[Stored data]
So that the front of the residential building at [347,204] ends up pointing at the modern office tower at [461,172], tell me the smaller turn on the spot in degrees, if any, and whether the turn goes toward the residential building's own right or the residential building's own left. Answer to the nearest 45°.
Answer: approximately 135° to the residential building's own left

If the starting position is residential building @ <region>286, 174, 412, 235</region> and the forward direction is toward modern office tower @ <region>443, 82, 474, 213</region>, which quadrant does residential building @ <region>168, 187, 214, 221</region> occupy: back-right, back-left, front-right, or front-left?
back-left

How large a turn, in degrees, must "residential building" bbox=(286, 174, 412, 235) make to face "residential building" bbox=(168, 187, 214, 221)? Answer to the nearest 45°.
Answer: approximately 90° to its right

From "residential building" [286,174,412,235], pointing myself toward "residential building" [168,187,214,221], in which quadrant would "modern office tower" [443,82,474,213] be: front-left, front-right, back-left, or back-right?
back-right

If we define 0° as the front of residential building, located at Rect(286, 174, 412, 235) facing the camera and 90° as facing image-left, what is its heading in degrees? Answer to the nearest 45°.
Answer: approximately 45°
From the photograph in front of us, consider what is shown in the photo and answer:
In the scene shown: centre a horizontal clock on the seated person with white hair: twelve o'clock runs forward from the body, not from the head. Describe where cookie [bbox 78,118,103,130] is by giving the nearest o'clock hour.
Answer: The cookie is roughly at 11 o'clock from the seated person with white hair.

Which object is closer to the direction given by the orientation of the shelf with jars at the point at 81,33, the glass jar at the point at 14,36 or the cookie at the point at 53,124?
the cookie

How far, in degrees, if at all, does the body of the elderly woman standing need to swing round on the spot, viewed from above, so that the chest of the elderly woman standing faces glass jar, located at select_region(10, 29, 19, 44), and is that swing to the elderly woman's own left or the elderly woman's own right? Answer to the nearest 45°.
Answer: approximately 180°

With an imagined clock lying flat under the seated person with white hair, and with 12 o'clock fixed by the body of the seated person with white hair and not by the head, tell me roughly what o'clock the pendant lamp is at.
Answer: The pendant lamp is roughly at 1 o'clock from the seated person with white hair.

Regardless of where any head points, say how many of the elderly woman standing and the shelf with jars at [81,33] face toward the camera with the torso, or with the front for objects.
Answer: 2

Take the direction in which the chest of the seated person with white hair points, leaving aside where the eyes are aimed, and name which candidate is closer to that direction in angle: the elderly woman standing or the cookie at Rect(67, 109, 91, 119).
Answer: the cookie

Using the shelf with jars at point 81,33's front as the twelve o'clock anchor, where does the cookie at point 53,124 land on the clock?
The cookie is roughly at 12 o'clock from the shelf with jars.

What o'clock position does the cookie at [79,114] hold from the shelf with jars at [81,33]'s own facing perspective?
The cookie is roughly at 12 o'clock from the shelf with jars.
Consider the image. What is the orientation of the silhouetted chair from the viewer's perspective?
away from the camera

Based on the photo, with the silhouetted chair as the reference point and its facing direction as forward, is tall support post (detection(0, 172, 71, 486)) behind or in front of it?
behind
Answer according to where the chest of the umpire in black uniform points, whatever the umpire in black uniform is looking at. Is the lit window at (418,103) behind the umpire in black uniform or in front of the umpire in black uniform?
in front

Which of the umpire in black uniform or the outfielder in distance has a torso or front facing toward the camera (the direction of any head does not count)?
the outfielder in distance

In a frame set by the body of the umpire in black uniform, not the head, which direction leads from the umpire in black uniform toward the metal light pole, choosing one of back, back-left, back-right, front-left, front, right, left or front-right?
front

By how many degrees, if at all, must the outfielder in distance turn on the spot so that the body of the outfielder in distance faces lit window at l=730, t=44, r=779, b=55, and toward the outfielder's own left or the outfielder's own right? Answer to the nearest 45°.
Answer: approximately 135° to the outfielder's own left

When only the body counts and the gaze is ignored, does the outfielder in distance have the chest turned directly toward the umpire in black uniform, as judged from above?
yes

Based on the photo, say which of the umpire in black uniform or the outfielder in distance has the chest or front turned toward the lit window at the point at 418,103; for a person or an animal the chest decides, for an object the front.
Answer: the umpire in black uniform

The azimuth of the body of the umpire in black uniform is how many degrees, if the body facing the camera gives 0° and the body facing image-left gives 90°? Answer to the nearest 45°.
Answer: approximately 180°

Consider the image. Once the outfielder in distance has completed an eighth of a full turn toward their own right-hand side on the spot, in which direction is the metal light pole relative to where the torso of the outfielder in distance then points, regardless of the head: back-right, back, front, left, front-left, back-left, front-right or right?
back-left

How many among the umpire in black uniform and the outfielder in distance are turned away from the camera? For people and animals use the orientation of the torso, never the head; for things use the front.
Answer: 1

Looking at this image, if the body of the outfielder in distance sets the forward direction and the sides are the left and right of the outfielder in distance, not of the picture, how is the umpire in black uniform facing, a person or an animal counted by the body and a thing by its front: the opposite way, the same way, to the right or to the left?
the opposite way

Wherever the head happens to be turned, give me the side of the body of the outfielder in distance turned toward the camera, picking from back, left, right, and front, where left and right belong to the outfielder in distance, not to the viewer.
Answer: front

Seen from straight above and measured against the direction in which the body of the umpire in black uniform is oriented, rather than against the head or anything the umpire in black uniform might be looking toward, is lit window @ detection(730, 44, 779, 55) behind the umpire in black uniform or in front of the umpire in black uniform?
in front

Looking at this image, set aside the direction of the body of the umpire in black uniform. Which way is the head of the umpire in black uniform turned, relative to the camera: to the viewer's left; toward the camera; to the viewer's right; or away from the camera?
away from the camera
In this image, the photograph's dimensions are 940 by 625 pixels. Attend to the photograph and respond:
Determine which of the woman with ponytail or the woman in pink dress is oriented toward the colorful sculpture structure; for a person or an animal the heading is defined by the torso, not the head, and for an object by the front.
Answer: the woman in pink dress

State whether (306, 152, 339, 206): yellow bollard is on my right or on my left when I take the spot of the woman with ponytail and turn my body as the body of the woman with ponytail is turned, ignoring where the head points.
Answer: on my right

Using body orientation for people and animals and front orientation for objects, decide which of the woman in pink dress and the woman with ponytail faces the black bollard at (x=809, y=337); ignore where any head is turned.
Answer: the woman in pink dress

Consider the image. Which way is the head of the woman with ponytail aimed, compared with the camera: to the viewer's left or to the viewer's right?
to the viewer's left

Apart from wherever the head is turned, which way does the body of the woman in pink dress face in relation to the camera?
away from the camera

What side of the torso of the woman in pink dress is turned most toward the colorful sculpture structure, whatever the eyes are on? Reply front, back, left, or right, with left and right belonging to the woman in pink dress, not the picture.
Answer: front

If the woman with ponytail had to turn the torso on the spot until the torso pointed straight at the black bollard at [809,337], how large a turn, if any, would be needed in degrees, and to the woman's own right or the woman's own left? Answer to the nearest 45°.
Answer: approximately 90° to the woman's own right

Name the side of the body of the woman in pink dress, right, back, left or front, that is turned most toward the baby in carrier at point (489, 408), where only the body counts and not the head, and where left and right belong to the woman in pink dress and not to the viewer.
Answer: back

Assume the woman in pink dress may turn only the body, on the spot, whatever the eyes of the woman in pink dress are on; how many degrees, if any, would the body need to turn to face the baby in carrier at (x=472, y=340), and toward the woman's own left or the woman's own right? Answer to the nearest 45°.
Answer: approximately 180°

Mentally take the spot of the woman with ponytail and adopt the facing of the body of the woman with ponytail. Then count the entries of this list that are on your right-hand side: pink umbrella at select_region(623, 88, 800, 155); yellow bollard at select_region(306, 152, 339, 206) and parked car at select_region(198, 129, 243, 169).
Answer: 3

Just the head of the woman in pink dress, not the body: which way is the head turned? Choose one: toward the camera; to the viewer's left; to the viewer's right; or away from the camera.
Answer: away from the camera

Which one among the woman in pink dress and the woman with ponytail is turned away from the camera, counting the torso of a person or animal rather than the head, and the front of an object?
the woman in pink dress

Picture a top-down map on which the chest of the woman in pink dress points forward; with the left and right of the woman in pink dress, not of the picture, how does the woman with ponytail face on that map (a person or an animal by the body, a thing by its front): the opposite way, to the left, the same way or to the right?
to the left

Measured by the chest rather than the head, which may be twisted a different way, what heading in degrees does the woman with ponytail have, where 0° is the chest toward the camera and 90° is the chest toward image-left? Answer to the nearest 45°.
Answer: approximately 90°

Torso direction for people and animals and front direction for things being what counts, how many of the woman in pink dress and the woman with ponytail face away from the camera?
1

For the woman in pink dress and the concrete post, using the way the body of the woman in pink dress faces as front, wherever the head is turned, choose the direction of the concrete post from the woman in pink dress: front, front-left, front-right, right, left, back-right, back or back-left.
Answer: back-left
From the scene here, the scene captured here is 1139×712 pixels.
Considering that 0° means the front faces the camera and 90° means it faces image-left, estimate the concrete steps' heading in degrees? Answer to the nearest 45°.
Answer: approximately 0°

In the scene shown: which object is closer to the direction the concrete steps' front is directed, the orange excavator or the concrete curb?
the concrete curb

_Exercise directions_. Please return exactly the lines from the one containing "From the scene" through the end of the entries above, adding no other line.

_Reply to the task_.
From the scene here, the scene captured here is 1139×712 pixels.
Considering that 0° means the front faces the camera and 90° means it faces image-left, estimate the concrete steps' heading in degrees? Answer to the nearest 45°.
Answer: approximately 0°

In the scene shown: which object is closer to the direction the concrete steps' front is directed, the orange excavator or the concrete curb?
the concrete curb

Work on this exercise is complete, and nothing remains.